Did this endanger our plans? Well, no. We were aiming for the cold worlds of ‘g’ and ‘h’ for a start and then would Terraform ‘e’ next. ‘d’ was never on our near agenda. But still… what was happening?

Aliens. It must have been Aliens. No, why should Aliens Terraform a world for us? A miracle from God? Well, maybe but why on a world we weren’t even looking to use. Did Terra build a FTL ship which had overtaken us and started to terraform the worlds? But wouldn’t they tell us? Had we been forgotten? Radio transmissions would take decades and would give us answers only after we arrived so we really couldn’t ask for outside help.
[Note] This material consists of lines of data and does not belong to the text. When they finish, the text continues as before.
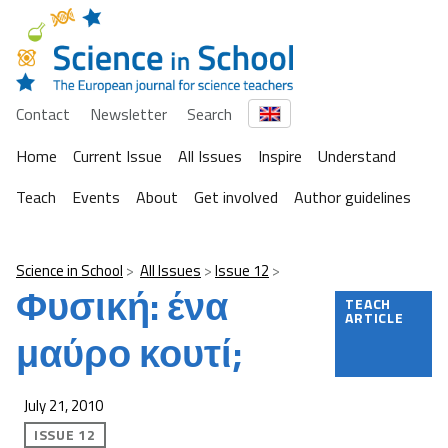
Contact
Newsletter
Search
Home
Current Issue
All Issues
Inspire
Understand
Teach
Events
About
Get involved
Author guidelines
Science in School
All Issues
Issue 12
Φυσική: ένα
TEACH
ARTICLE
μαύρο κουτί;
July 21, 2010
ISSUE 12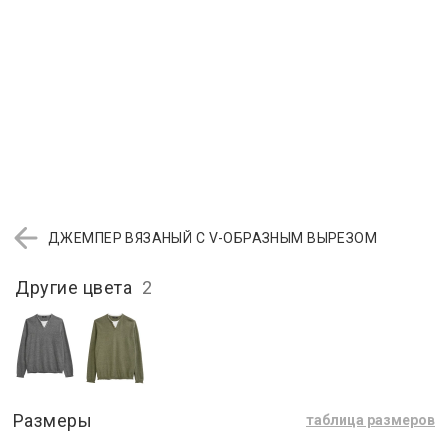
ДЖЕМПЕР ВЯЗАНЫЙ С V-ОБРАЗНЫМ ВЫРЕЗОМ
Другие цвета
2
Размеры
таблица размеров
In the end we agreed to not agree on anything even as the miracle become greater and greater. On my last shift before planet-fall I could even see on remote scans that the surface of the planet had dramatically changed! From a rusty brown with tiny spots of yellowish clouds and small dirty water puddles to a thick green foliage covering the whole habitable zone of the planet. And even a bit beyond. Much more clouds, more water, an ocean actually. The transformation must have had slowly been going on even decades before we started our journey but due to distance we only saw the first signs 40 years later. Now, 70 years later, we had data from 110 years, all pointing to a massive and fast transformation of a whole planet. And to satisfy your curiosity, no signs of aliens, no gods, no FTL from Terra either.